What you will do
Copy the lines below, word for word, from the first through the line containing "thumb cmc: (1558, 1374)". Leave the pictures out.

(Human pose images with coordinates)

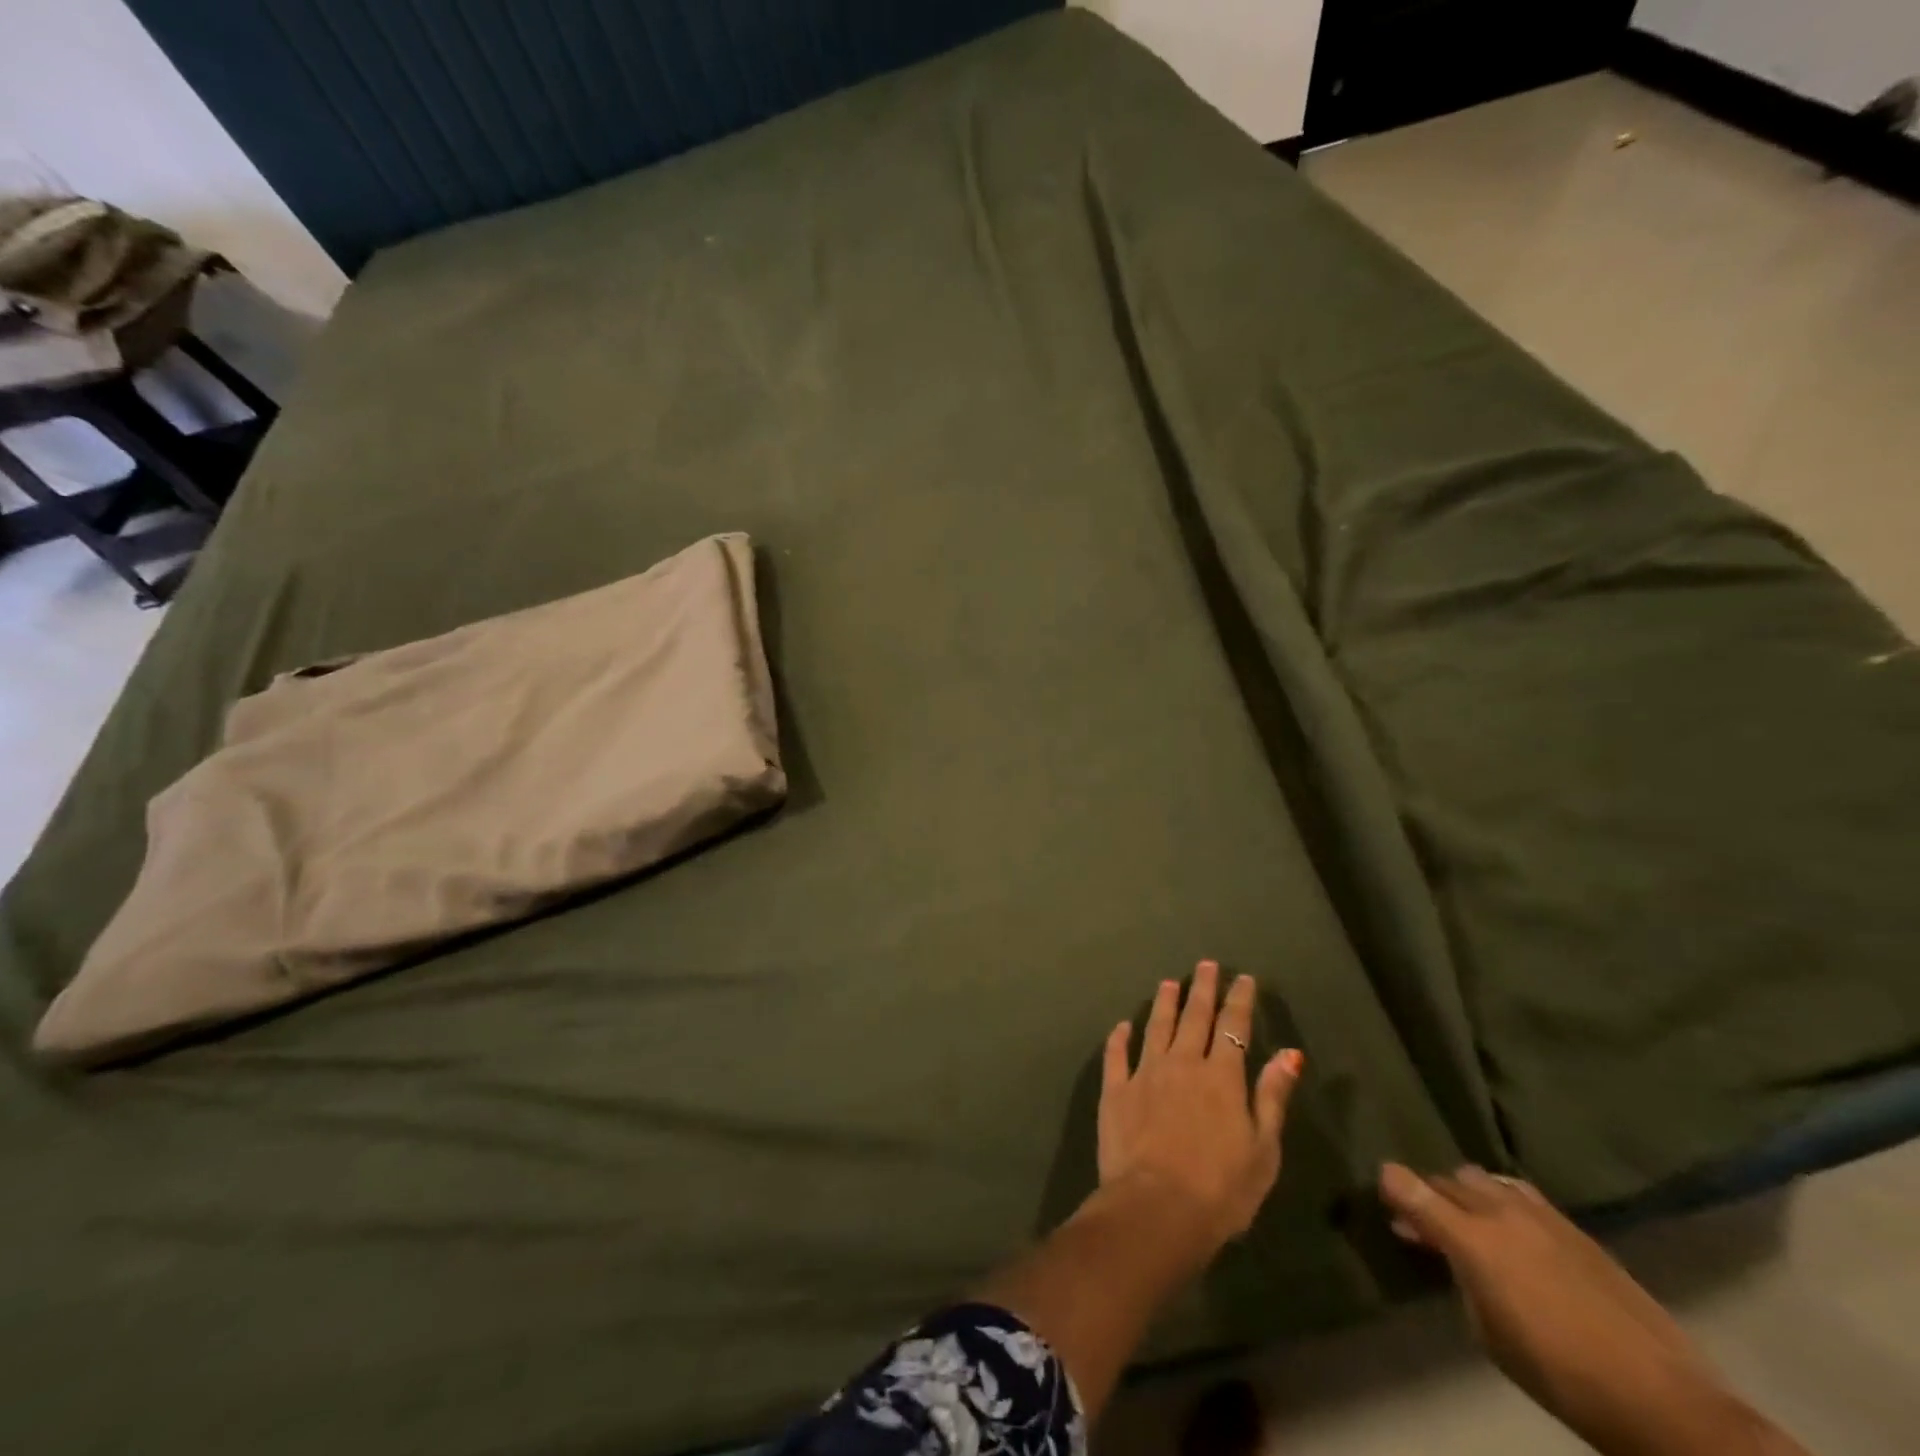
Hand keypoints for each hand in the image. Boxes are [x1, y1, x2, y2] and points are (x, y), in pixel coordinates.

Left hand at [1099, 961, 1302, 1250]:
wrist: (1156, 1208)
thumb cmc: (1221, 1189)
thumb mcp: (1263, 1149)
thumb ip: (1272, 1097)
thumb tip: (1289, 1053)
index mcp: (1222, 1077)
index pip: (1233, 1027)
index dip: (1239, 1000)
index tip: (1243, 979)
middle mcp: (1182, 1063)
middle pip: (1194, 1017)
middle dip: (1202, 989)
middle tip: (1205, 965)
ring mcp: (1145, 1073)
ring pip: (1156, 1027)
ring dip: (1163, 1003)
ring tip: (1168, 982)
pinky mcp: (1115, 1090)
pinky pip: (1116, 1055)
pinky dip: (1120, 1037)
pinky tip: (1122, 1025)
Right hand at [1379, 1164, 1806, 1455]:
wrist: (1661, 1400)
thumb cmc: (1558, 1374)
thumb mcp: (1488, 1333)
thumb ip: (1456, 1276)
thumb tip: (1437, 1246)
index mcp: (1472, 1239)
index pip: (1412, 1189)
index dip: (1391, 1184)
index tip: (1381, 1188)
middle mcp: (1500, 1212)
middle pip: (1448, 1180)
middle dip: (1430, 1193)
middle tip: (1423, 1220)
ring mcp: (1541, 1215)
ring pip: (1485, 1178)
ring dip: (1468, 1193)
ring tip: (1470, 1219)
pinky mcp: (1574, 1227)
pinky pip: (1521, 1194)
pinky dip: (1503, 1201)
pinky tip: (1512, 1228)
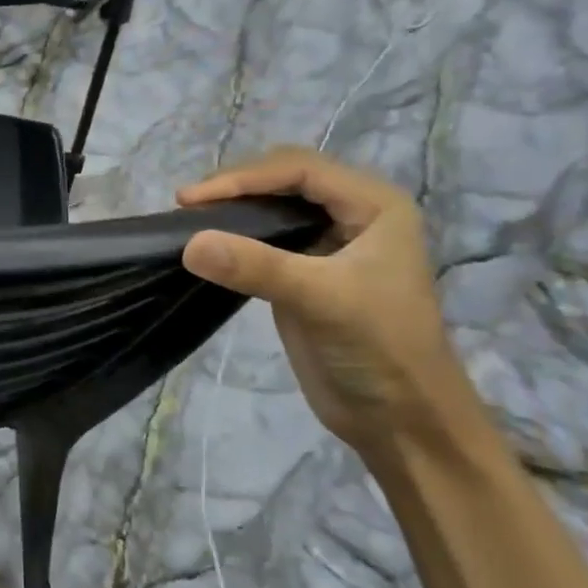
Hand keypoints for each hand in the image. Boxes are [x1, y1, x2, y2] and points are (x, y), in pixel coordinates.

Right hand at [177, 148, 475, 453]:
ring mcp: (327, 247)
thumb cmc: (380, 348)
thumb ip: (256, 266)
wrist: (401, 418)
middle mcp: (353, 216)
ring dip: (231, 212)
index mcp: (374, 206)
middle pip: (284, 181)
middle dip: (236, 187)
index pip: (300, 169)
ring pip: (271, 210)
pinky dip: (233, 240)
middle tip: (187, 207)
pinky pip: (262, 243)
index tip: (192, 200)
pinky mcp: (303, 276)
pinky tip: (206, 248)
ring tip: (188, 222)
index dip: (244, 177)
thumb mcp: (321, 299)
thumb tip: (189, 243)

Written solution
Hand keypoints for each hand in the image. Boxes are [x1, y1, x2, y2] and points are (x, y), in pixel coordinates.

Left hand at [1099, 961, 1302, 1250]:
wrist: (1156, 1208)
thumb cmc: (1221, 1189)
thumb mcp: (1263, 1149)
thumb ip: (1272, 1097)
thumb tip: (1289, 1053)
index mcp: (1222, 1077)
index pip: (1233, 1027)
index dip: (1239, 1000)
index tip: (1243, 979)
middle mcp: (1182, 1063)
middle pip: (1194, 1017)
middle dip: (1202, 989)
middle tip: (1205, 965)
ring mcp: (1145, 1073)
ring pip: (1156, 1027)
ring dip: (1163, 1003)
ring tip: (1168, 982)
pinky mcp: (1115, 1090)
pinky pip: (1116, 1055)
pinky dip: (1120, 1037)
pinky tip: (1122, 1025)
Right hand at [1379, 1164, 1806, 1455]:
wrist: (1661, 1400)
thumb cmc: (1558, 1374)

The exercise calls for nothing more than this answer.